The drone can be programmed to autonomously fly over a field and take a series of pictures and infrared images that can be stitched together to form a complete picture or infrared image of the field. Rogers will use a DJI Phantom 4 Pro drone to study hundreds of acres of soybean crops, including at farms in Fayetteville, Kibler, Marianna and Stuttgart.

Rogers, who graduated in 2010 from Arkansas Tech University with a bachelor’s degree in fish and wildlife science, started work at the UA in 2013 when he moved to the area from Russellville. Some of the research the drone will allow him to complete includes chloride screening and drought and flood research. This work is expected to be completed over the summer. He will also use the drone to study mature soybeans at the end of the season in late September and October.

“We’re working on a collaboration with Purdue [University] right now on actually being able to analyze maturity dates of different soybean varieties based on drone data,” Rogers said.

This year, he doesn’t expect the drone to save him a lot of time because he plans to manually examine crops along with using the drone to capture the pictures and infrared images. How the information the drone gathers can be used will determine how much time it will save Rogers and other workers.

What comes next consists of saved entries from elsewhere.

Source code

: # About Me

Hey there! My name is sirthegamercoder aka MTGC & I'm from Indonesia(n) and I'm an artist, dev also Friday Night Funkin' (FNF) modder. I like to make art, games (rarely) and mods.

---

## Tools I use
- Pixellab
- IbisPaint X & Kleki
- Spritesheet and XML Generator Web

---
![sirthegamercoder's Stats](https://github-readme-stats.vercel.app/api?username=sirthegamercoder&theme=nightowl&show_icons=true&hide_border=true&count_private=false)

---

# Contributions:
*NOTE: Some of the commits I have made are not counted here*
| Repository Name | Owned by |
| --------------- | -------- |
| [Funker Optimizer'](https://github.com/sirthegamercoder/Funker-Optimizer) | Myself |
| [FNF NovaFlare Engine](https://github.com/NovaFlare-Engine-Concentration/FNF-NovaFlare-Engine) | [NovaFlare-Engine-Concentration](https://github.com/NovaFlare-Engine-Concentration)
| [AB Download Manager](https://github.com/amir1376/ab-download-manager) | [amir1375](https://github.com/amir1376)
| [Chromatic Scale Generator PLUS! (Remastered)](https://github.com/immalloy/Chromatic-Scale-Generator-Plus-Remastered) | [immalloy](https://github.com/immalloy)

“As far as field time goes, we can get a lot of data really quick. I mean, in 10% of the time it takes to actually walk the field or less,” Rogers said. “But then to analyze that data and to run in through the software that you need to, and to figure out what you need to read from that data, it’s a lot more computer screen time.”

But if the drone replaced the work required to walk the field and gather maturity data, it could save hundreds of hours of work. For example, a drone would need about 40 minutes to scan a 9-acre field four times, compared to the nearly 200 man-hours required to walk the field and take notes.

Rogers became a certified drone pilot in February, is one of three licensed drone pilots in the UA’s soybean program and is one of five people working on the project to use drones to study soybean crops. The data UA workers gather on the farms is public information, and the seeds from the mature soybean plants that meet specifications, such as drought resistant or produce a high yield, are tested for between six to 10 years before they are sold to farmers through the UA’s Foundation Seed Program.